**DOCUMENT PASSAGE**
Yeah, there’s a messy history here - starting from the fact that the original wheel spec simply wasn’t anything like as precise as we expect a specification to be these days (times were different then ).
Given where we are now, I’d say that we don’t really have much choice other than taking what’s in the official wheel spec as the current definition, but with the understanding that because of backward compatibility issues, parts of the ecosystem (notably Warehouse) don’t conform.
Maybe we need to change the spec, rather than fixing Warehouse. But if we do, then I think that at this point we have to make any spec change via a PEP, and not try to “just fix things”.
I think nobody actually conforms currently? Or at least nobody that is releasing to PyPI, since PyPI rejects those wheels, unless there are projects doing the normalization, and they currently just don’t support PyPI if you have a . in your name.
I think Warehouse requires a fix regardless of what we decide to allow the normalized name, because the original PEP 427 spec didn’t require using the non-normalized name, so I think it’s wrong either way that Warehouse doesn’t allow that.

**COMPLETE THE FOLLOWING**
(a) In the forum thread on the wheel specification, which part of the ecosystem is named as not conforming to the official wheel spec?
(b) From the forum thread on the wheel specification, transcribe the passage starting at "I think nobody" and ending at "in your name.".
The listing after this thread was taken from a separate source.

[Dataset entries]
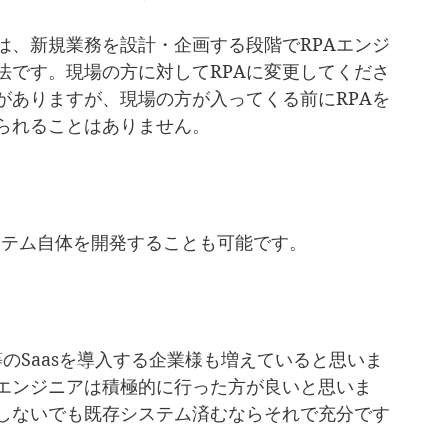
は、新規業務を設計・企画する段階でRPAエンジ
法です。現場の方に対してRPAに変更してくださ
がありますが、現場の方が入ってくる前にRPAを
られることはありません。
システム自体を開発することも可能です。
orce等のSaasを導入する企業様も増えていると思いま
Aエンジニアは積極的に行った方が良いと思いま
化しないでも既存システム済むならそれで充分です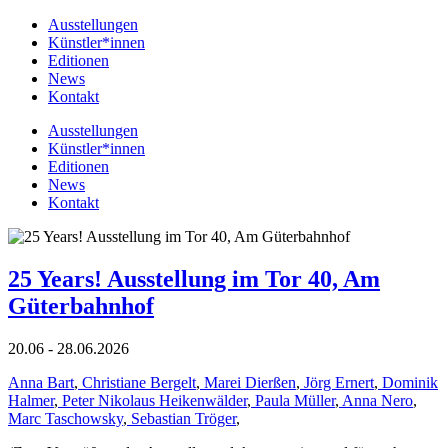
Ausstellungen
Künstler*innen
Editionen
News
Kontakt
Ausstellungen
Künstler*innen
Editionen
News
Kontakt
25 Years! Ausstellung im Tor 40, Am
Güterbahnhof
20.06 - 28.06.2026
Anna Bart
,
Christiane Bergelt
,
Marei Dierßen
,
Jörg Ernert
,
Dominik
Halmer
,
Peter Nikolaus Heikenwälder
,
Paula Müller
,
Anna Nero
,
Marc Taschowsky
,
Sebastian Tröger
,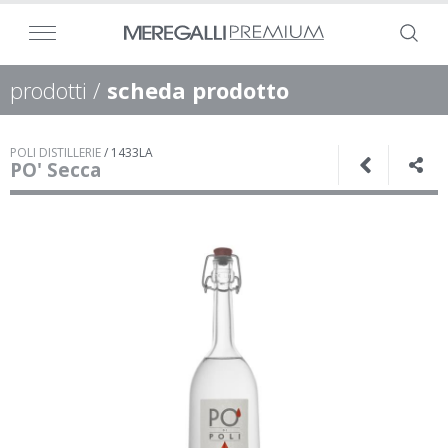
prodotti
/
scheda prodotto
POLI DISTILLERIE
/
1433LA
PO' Secca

**SOLUTIONS TO THE TASKS**
(a) Warehouse

(b)
I think nobody actually conforms currently? Or at least nobody that is releasing to PyPI, since PyPI rejects those wheels, unless there are projects doing the normalization, and they currently just don’t support PyPI if you have a . in your name.